REQUIRED ACTION:
State the number of lines in these records that include the string "depends", and say nothing more.

[Saved entries]
________________________________________

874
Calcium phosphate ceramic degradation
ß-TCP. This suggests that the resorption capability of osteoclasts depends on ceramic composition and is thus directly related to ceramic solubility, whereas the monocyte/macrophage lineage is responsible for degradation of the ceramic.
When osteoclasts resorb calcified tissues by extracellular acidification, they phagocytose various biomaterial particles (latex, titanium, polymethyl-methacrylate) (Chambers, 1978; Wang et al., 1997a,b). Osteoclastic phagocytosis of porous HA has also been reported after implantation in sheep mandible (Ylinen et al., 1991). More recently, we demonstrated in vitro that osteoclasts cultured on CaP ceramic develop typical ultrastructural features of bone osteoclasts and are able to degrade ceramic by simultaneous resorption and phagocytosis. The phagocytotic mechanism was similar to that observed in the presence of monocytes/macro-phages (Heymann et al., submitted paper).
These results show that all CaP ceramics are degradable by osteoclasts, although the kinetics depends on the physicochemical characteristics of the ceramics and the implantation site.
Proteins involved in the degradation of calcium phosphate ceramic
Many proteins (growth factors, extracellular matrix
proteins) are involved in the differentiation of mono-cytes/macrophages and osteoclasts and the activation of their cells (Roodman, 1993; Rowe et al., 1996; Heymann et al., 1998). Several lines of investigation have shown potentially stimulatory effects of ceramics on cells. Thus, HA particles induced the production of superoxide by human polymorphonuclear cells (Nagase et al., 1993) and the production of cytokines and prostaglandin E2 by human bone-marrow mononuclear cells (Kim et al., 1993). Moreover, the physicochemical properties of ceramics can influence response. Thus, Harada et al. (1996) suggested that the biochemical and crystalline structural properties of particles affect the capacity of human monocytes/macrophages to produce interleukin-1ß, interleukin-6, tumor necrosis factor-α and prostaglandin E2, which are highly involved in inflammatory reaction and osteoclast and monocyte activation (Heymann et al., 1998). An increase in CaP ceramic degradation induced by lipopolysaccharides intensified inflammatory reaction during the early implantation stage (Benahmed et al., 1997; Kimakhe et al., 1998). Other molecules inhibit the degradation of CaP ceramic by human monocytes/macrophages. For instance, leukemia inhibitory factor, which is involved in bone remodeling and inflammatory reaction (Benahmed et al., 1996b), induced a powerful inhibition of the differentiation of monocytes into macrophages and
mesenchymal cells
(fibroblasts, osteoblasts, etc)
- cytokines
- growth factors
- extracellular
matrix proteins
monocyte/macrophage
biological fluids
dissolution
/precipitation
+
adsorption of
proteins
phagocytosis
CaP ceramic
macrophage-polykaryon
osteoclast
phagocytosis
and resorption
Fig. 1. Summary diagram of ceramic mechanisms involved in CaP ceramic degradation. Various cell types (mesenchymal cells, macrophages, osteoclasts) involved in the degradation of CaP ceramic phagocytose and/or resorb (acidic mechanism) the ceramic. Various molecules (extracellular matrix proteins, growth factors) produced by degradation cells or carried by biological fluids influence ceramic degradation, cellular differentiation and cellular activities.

________________________________________

YOUR RESPONSE:
2